[EM] Some unfortunately too strong Defensive Strategy Criterion

[Jobst Heitzig]

In the last days, I thought about some form of strategy-proofness like
the following:

Criterion:
Suppose that, with all voters voting sincerely, the method elects A, but
some voter prefers B to A and can get B elected by voting insincerely.
Then those voters not preferring B to A must have a way of voting which
ensures that A or some option C gets elected which the first voter ranks
*below* A, so that either the sincere result can be guaranteed or the
incentive to vote insincerely is removed.

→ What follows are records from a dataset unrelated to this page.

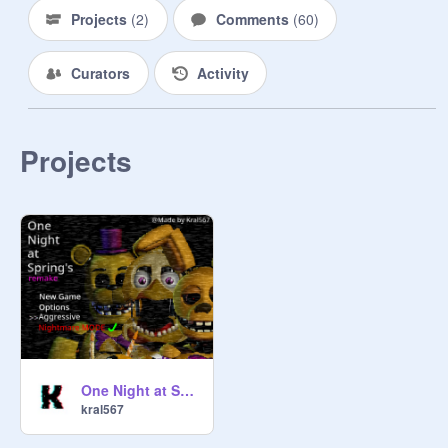
Projects
(
2
)
Comments
(
60
)
Curators
Activity
Projects
One Night at Spring's REMAKE
kral567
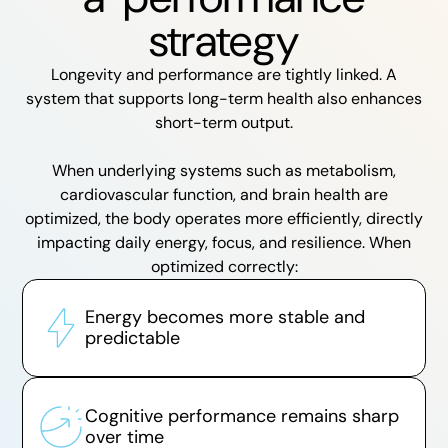
strategy
Longevity and performance are tightly linked. A
system that supports long-term health also enhances
short-term output.
When underlying systems such as metabolism,
cardiovascular function, and brain health are
optimized, the body operates more efficiently, directly
impacting daily energy, focus, and resilience. When
optimized correctly:
Energy becomes more stable and
predictable
Cognitive performance remains sharp
over time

However, I then came up with the following, very simple 3-by-3-example
which seems to render those thoughts ridiculous...


Problematic Example:

Sincere preferences
Voter 1: A>B>C
Voter 2: B>C=A
Voter 3: C>A>B

If voter 2 would have B>C>A instead, all three options would necessarily
 get a winning probability of 1/3 if only the method satisfies
neutrality and anonymity. Hence in the sincere case where voter 2 has
C=A instead of C>A, A must get a winning probability larger than 1/3,
while C must get a winning probability below 1/3, if only the method
satisfies some weak version of monotonicity. Almost all methods would
elect A with probability 1 here, I guess. This means that voter 2 can
improve the chances of its favourite B by voting insincerely C>A instead
of sincerely C=A, a strategy which has been called "burying" here. Now
the only voter who does not profit from this strategy is voter 1 since
also C's (voter 3's favourite) chances have been improved. The only
thing voter 1 can do about this is to vote B=C or even C>B instead of
B>C, thus producing a situation where C gets elected. However, this does
not remove voter 2's incentive to vote insincerely because C is no worse
to him than the original winner A...

What I think is noteworthy here is that this example seems to affect
*all* acceptable methods whatsoever (more precisely, those which satisfy
neutrality, anonymity, and some small amount of monotonicity and
decisiveness)!

I sincerely hope I missed some essential point in that example... Can
anyone tell what this would look like with Approval (I mean, what is a
sincere Approval vote in the first place?)?

Jobst